We all know how it happens. The Bill has come from another place; Ministers who have served in the Home Office and other departments will honestly admit this. I dealt with about 20 Bills when I was in the Home Office. The Bill team and civil servants would come in and say, “Here’s the Bill, Minister”, and we would look at the general politics of it. Then they would say, “Oh, by the way, there are some delegated powers there. When you’re ready to come back again to tweak it, we can deal with it”. We all said, “Yes, jolly good; carry on”, but never paid any attention to them. I am certain that the Bill team in the Commons—the civil servants drafting the Bill—did not, and nor did the Commons Ministers. It came here and this bunch of Lordships have got a bit upset, and I suspect others will too.

I say to my noble friend the Minister to go back, as other Lords Ministers have to do, and explain to Ministers in the Commons and the Bill team—the Bill team thinks it is sacrosanct; it has drafted it and does not like people mucking around with it—that that bunch up the Corridor will want some concessions. My political antennae tell me that on Report there may be a few amendments made by noble Lords on all sides—amendments I might not approve of at all—but if we want to get somewhere, the Commons should make concessions on this, because they are really sensible.

Before I comment on the two amendments, I will give one example. We criticise the provisions on serious disruption; I think the noble and learned Lord, Lord Judge, wishes to remove them from the Bill. We say in our report that the Government have been able to draft a half-page statutory instrument describing serious disruption. If the Government can draft it there, stick it in the Bill, for goodness’ sake, and then it can be amended later.

That is enough general criticism. I apologise to my noble friend as she has to take it all the time, but other departments have been infinitely worse in some of their inappropriate delegations. The Home Office is not the worst offender.

Clauses 7(9) and 8(9)

“make provision for or in connection with the publication and dissemination of a strategy”

to reduce serious violence. Clauses 7 and 8 allow collaboration between authorities and a local government area

“to prevent and reduce serious violence”,

including to

“prepare and implement a strategy for exercising their functions”—

all good stuff.

Under Clauses 7 and 8, a strategy

“may specify an action to be carried out by … an educational authority … a prison authority … or … a youth custody authority”,

and such authorities are under a duty to carry out the specified actions. However, there is no requirement for such a strategy to be published; instead, the Secretary of State has the power, exercisable by regulations subject to the negative procedure, to

“make provision for or in connection with the publication and dissemination of a strategy”.

This power would appear to allow the Secretary of State to provide that a strategy need not be published if she so wished, or even to decide not to make a provision about publication at all. That does not make sense to us.
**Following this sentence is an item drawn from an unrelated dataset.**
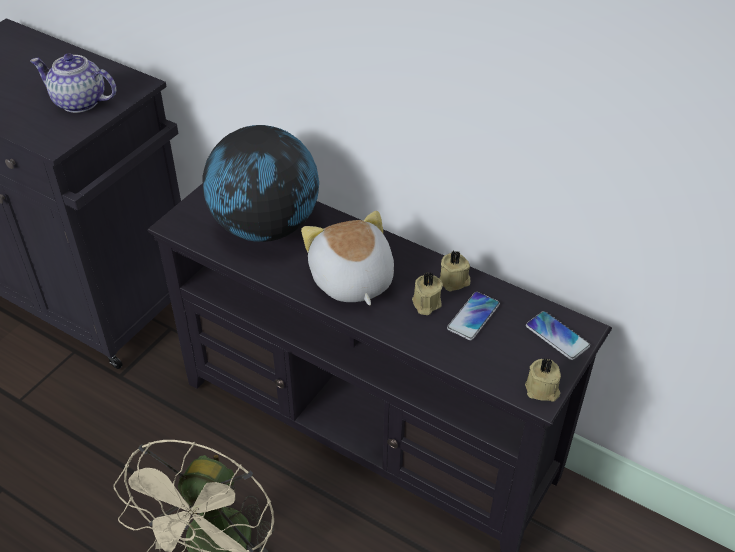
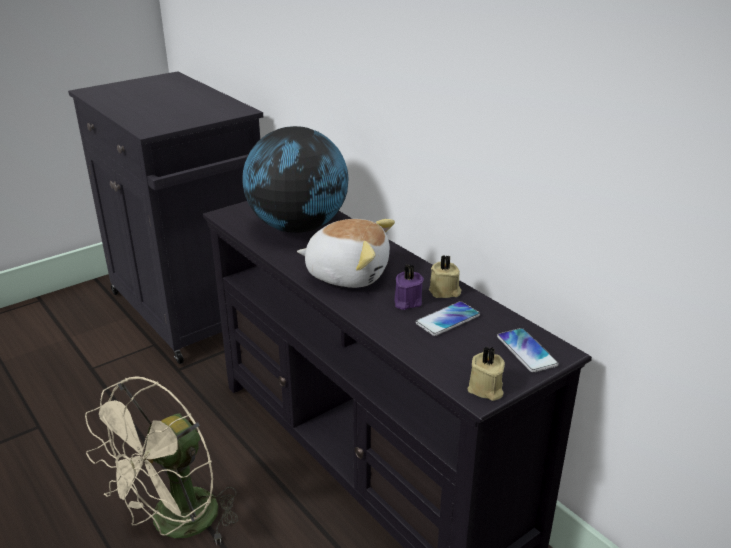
camera: 20 degrees right, 15 degrees down
teapot [30,53,116,113] -> none
plush toy [301,211,394,305] -> plush toy turned 105 degrees clockwise [297,219,395,288]
beige candle [412,272,443,315] -> purple candle [395,265,424,310]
My committee is

“concerned that the absence of a requirement to publish means that a strategy can have legislative effect—by placing educational authorities, prison authorities and youth custody authorities under a statutory duty to do things specified in it—but without appropriate transparency.”

We therefore recommend

“that the delegated powers in clauses 7(9) and 8(9) should be amended”—

that is, tweaked a wee bit—

“to require the publication of any action which is specified in a ‘strategy’ as one that an educational authority, a prison authority or a youth custody authority must carry out.”

That is a minor tweak—actually, so are many of the other things we recommend. We may be scathing in the report, but we are not asking that fundamental bits of the Bill be deleted or rewritten completely; we are merely asking for more transparency. Putting more things on the face of the Bill will save the Government rather a lot of grief in this House later on.